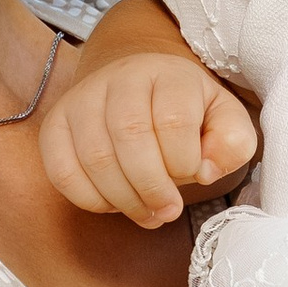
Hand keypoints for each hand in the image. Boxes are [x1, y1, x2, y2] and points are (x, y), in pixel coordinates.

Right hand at [40, 49, 258, 227]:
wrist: (138, 85)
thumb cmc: (185, 110)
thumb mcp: (224, 118)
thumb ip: (232, 143)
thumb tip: (207, 171)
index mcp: (167, 74)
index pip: (173, 119)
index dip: (184, 162)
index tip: (195, 177)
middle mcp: (119, 78)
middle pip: (129, 136)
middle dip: (152, 186)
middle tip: (168, 209)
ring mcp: (81, 99)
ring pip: (95, 156)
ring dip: (124, 198)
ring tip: (147, 212)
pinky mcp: (55, 125)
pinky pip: (62, 170)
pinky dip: (89, 199)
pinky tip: (114, 204)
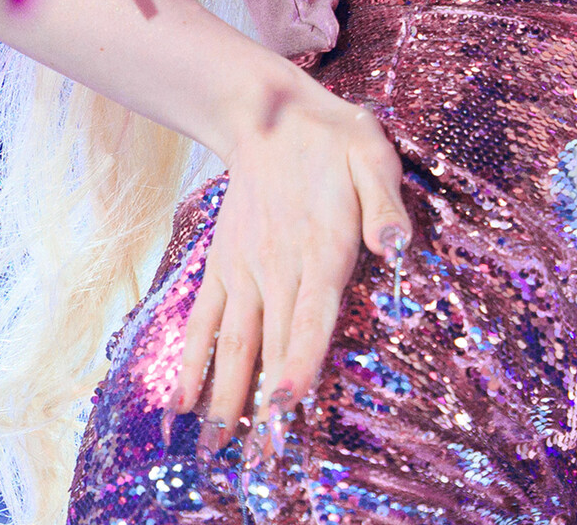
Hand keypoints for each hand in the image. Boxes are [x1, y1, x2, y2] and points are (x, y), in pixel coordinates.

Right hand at [170, 80, 410, 442]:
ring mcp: (245, 268)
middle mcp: (278, 265)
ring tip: (216, 449)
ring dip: (225, 395)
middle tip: (257, 460)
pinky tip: (181, 404)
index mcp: (321, 246)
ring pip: (235, 340)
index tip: (285, 398)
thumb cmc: (335, 139)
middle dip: (263, 402)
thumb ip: (383, 203)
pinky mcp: (225, 266)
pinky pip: (204, 319)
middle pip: (272, 342)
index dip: (300, 357)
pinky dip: (191, 361)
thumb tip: (394, 243)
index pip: (311, 312)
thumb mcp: (373, 155)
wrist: (271, 116)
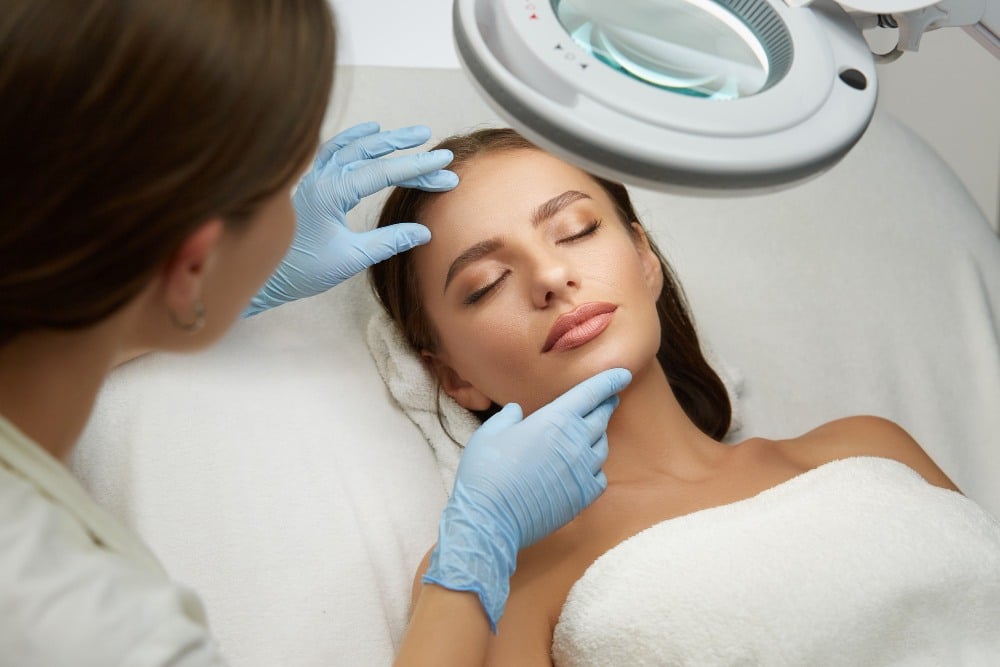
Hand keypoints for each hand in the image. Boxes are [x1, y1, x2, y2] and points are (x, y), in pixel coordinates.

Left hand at [244, 122, 456, 315]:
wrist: (263, 275)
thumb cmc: (301, 270)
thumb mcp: (351, 258)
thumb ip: (388, 242)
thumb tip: (422, 232)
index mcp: (331, 192)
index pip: (383, 172)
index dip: (417, 167)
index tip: (443, 165)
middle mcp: (320, 177)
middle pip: (369, 151)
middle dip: (404, 146)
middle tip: (433, 142)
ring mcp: (311, 177)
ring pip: (351, 146)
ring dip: (380, 139)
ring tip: (407, 135)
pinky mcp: (308, 183)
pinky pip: (332, 150)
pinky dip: (352, 139)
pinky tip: (366, 133)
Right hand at [422, 368, 631, 630]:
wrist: (492, 518)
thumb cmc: (486, 472)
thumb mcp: (490, 433)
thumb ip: (508, 417)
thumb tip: (516, 410)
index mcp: (555, 419)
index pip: (591, 393)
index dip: (609, 380)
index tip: (624, 373)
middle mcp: (576, 442)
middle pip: (601, 417)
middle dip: (606, 404)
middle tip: (609, 398)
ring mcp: (582, 470)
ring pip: (601, 446)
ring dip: (598, 435)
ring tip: (592, 432)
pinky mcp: (583, 496)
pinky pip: (599, 476)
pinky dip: (595, 467)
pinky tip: (585, 467)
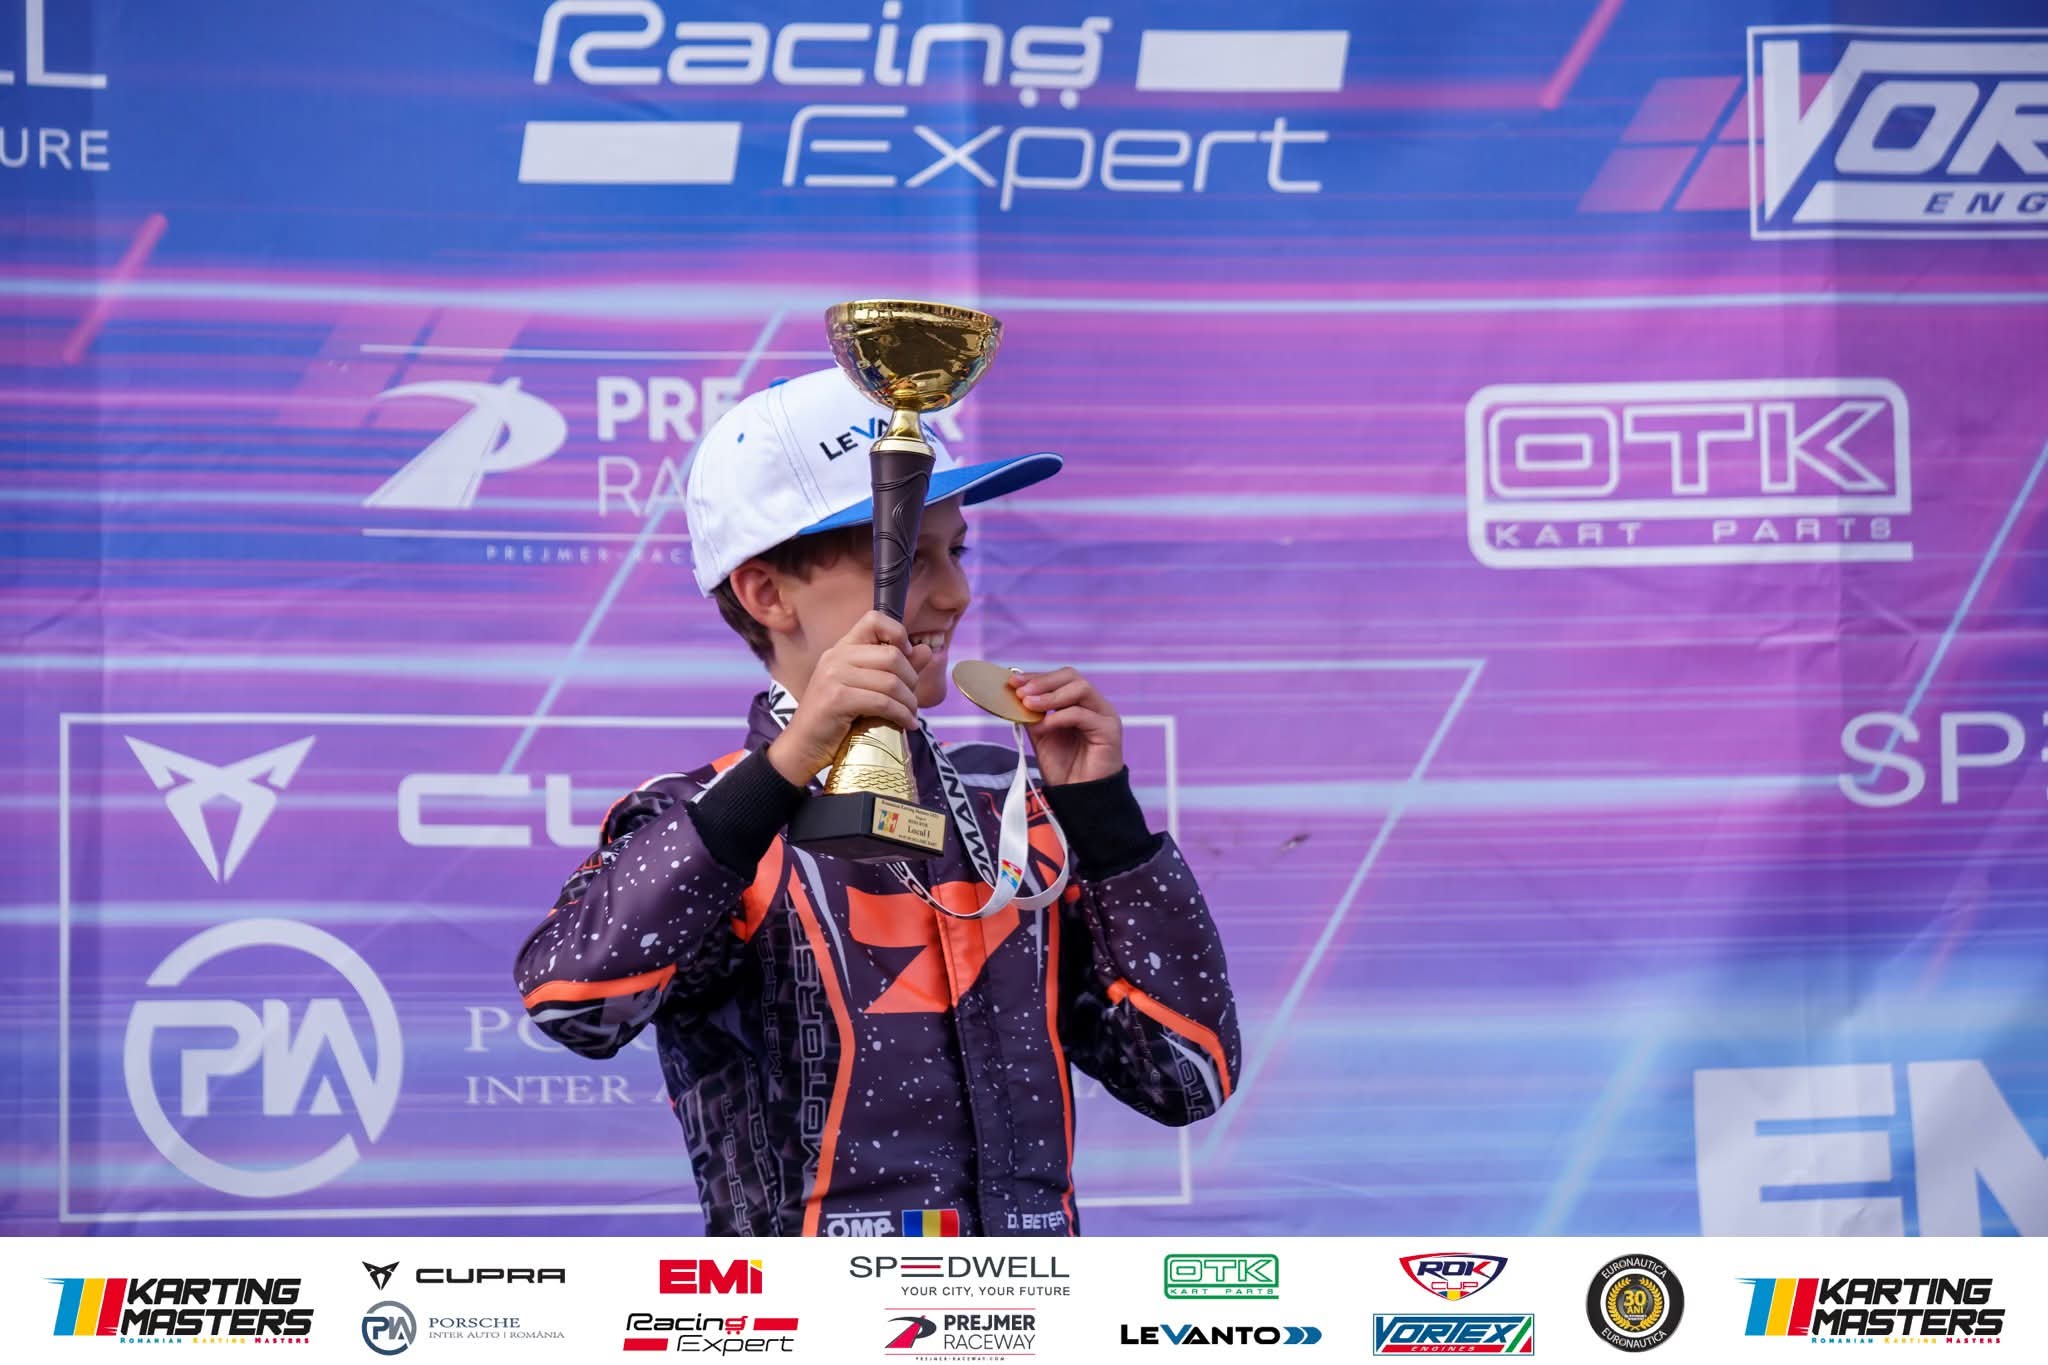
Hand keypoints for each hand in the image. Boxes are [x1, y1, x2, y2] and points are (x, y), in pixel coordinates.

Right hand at [767, 611, 931, 785]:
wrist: (803, 747)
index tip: (908, 657)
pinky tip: (907, 724)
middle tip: (911, 699)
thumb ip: (896, 669)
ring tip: (910, 715)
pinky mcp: (836, 699)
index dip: (898, 633)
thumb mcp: (866, 688)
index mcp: (842, 648)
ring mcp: (833, 676)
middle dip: (911, 680)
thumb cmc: (836, 719)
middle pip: (892, 655)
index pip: (874, 619)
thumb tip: (926, 650)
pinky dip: (901, 715)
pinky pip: (882, 702)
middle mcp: (836, 656)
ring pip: (891, 681)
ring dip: (909, 702)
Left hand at [1009, 666, 1123, 786]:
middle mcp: (1095, 705)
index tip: (1013, 681)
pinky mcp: (1109, 730)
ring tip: (1029, 705)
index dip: (1037, 676)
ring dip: (1050, 695)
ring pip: (1080, 688)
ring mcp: (1105, 715)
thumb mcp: (1041, 735)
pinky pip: (1082, 714)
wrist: (1078, 797)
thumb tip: (1015, 695)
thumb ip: (1032, 714)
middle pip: (1072, 676)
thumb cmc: (1063, 768)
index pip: (1061, 678)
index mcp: (1081, 703)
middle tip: (1021, 692)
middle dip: (1043, 681)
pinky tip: (1043, 727)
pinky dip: (1058, 717)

——————————

**Assigned task:** Copy out the material exactly as it stands, though no picture should appear in the copy.

**Result:**
Hand keypoints for each hand in the image. Boxes are [x1, y1, x2, y2] and points are (x, y), in pixel coordinates.

Right hand at [40, 49, 258, 227]:
wrist: (138, 85)
thumb cmc: (185, 110)
thumb mcp: (224, 118)
thumb ip: (232, 143)
thumb tip: (207, 171)
index mcp: (167, 74)
index pip: (173, 119)
index dip: (184, 162)
index tip: (195, 177)
middle mcp: (119, 78)
middle pip: (129, 136)
middle dip: (152, 186)
middle tip: (168, 209)
ring mcp: (81, 99)
ring pip: (95, 156)
ring dip: (124, 198)
ring tip: (147, 212)
pinky mcp: (55, 125)
pinky pip: (62, 170)
pinky dip: (89, 199)
pinky tip: (114, 204)
Hand keypoints for each hand in the image. Boxes are [x1, y1, x2, y2] and points are (x, y), in pixel coordinates.

Right hand at [170, 80, 410, 442]:
ring mcp: (245, 268)
middle mcp: (278, 265)
ring tip: (216, 449)
ring dip: (225, 395)
middle tip: (257, 460)
pinky tip: (181, 404)
index mcp: (321, 246)
ring pip: (235, 340)
index tip: (285, 398)
thumb cmc: (335, 139)
middle dip: (263, 402)
thumb ip: (383, 203)
pinky mcp: (225, 266)
pinky pip: (204, 319)
middle pip: (272, 342)
index dip: (300, 357)
pinky dip: (191, 361)
thumb tip: (394, 243)
index pip: (311, 312)
thumb mcp: (373, 155)
wrist: (271, 116)
Hand keypoints for each hand in the image. Boxes are [x1, y1, x2, y2] and points are (x, y), in pixel coordinates.

Left hand at [244, 122, 456, 315]:
wrist: (263, 275)
thumb cmc: (301, 270)
thumb mcp: (351, 258)
thumb ip: (388, 242)
thumb tip: (422, 232)
index mcp: (331, 192)
index pip: (383, 172)
index dip: (417, 167)
index tip: (443, 165)
middle mcp: (320, 177)
middle pip: (369, 151)
middle dip: (404, 146)
middle tip: (433, 142)
ring mcp: (311, 177)
ring pip: (351, 146)
ring dip: (380, 139)
ring tip: (407, 135)
pinky mcp: (308, 183)
pinky pip: (332, 150)
pinky dip: (352, 139)
pinky tip: (366, 133)
Right hand at [422, 368, 631, 630]:
wrist: (492, 518)
thumb cmc: (486, 472)
thumb mcp: (490, 433)
thumb ip: (508, 417)
thumb tip: (516, 410)
index mcp: (555, 419)
index pip: (591, 393)
index dip: (609, 380)
index tip: (624, 373)
middle mcp: (576, 442)
middle pip: (601, 417)
middle dip: (606, 404)
middle tip: (609, 398)
ring mcp: (582, 470)
ring pip: (601, 446)
ring dip: (598, 435)
ring tip: (592, 432)
pinky mcp: (583, 496)
pinky pip: (599, 476)
pinky dip: (595, 467)
pinky tip: (585, 467)
Hand keypoints for each hand in the image. Boxes are [x1, y1, x2, y2] and points are (x, y), in pixel coordinates.

Right hand at [767, 611, 931, 785]:
wrist: (803, 747)
index tip: (908, 657)
pinky tip: (907, 724)
middle tip: (911, 699)
thumb ip: (896, 669)
ring tip: (910, 715)
pinky mcp: (836, 699)
index dip: (898, 633)
thumb mcp: (866, 688)
index mcp: (842, 648)
ring mcp: (833, 676)
middle dip: (911, 680)
thumb cmc: (836, 719)
middle pip: (892, 655)
index pip: (874, 619)
thumb tip: (926, 650)
pinky dip: (901, 715)
pinky pip: (882, 702)
middle mcp: (836, 656)
ring pip: (891, 681)
ring dip: (909, 702)
Left hand at [1009, 666, 1123, 786]:
middle mcp: (1095, 705)
index tip: (1013, 681)
pinky mcp: (1109, 730)
ring tip: (1029, 705)
index dip: (1037, 676)
ring dip: (1050, 695)
ring pip: (1080, 688)
ring mcp: (1105, 715)
thumb mcp: (1041, 735)
pinky pip: (1082, 714)
wrist: (1078, 797)
thumb tip: (1015, 695)
thumb ip: (1032, 714)
middle pip: (1072, 676)
thumb cmc: (1063, 768)
index pip: (1061, 678)
index mcp: (1081, 703)
middle tip: (1021, 692)
middle dip: (1043, 681)
pinky tip: (1043, 727)
pinky dip: (1058, 717)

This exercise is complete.